Given records: Begin

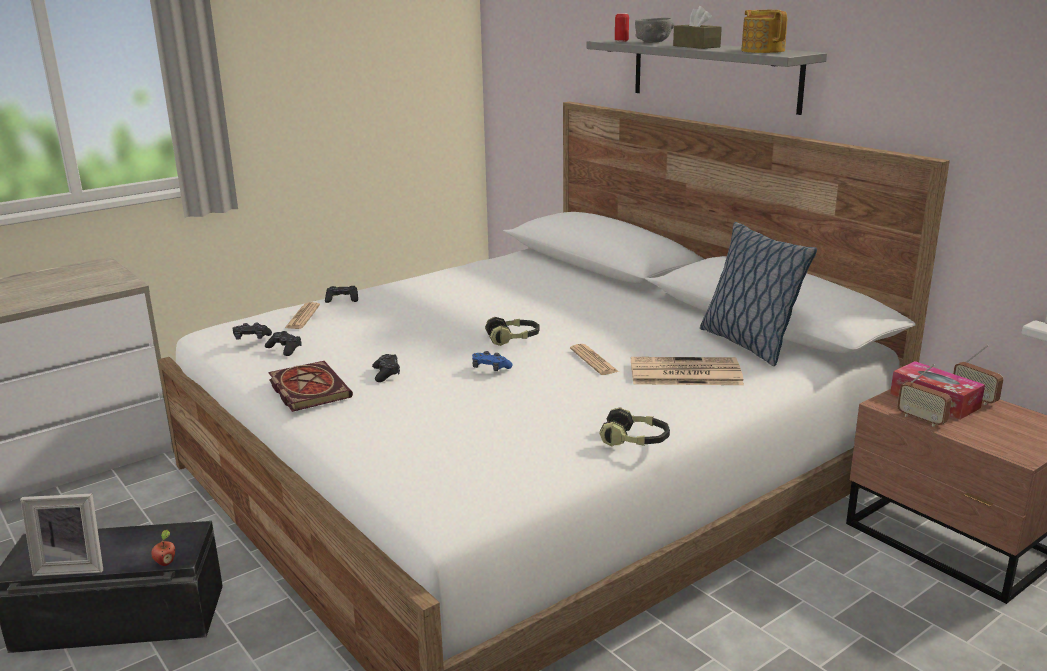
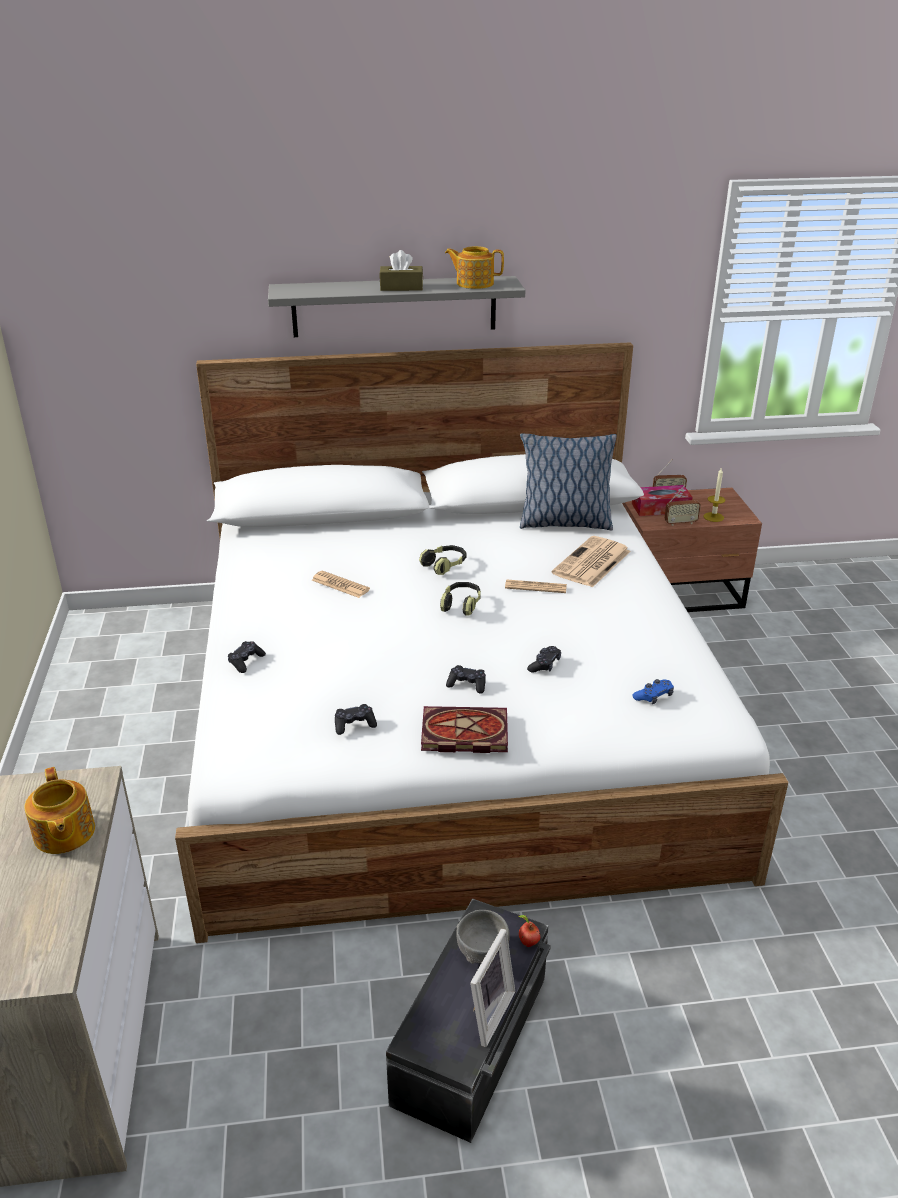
camera: 60 degrees left, 10 degrees up
black game controller [232,323,272,339] -> black game controller moved to [527,646,561,673]
newspaper [285,302,320,329] -> newspaper moved to [312,571,370,598]
blue game controller [472,351,513,371] -> blue game controller moved to [632,679,674,704]
headphones [599,407,670,446] -> headphones moved to [419,545,467,575]
can [615,13,629,42] -> none
grey bowl [635,18,674,43] -> grey bowl moved to [456,910,510,964]
none -> teapot [24,767,95,854]
none -> candle [703,467,725,522]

Given records: End

Identify the lines above that contain the word "moved", then copy them.

black game controller [232,323,272,339] -> black game controller moved to [527,646,561,673]
newspaper [285,302,320,329] -> newspaper moved to [312,571,370,598]
blue game controller [472,351,513,371] -> blue game controller moved to [632,679,674,704]
headphones [599,407,670,446] -> headphones moved to [419,545,467,575]
grey bowl [635,18,674,43] -> grey bowl moved to [456,910,510,964]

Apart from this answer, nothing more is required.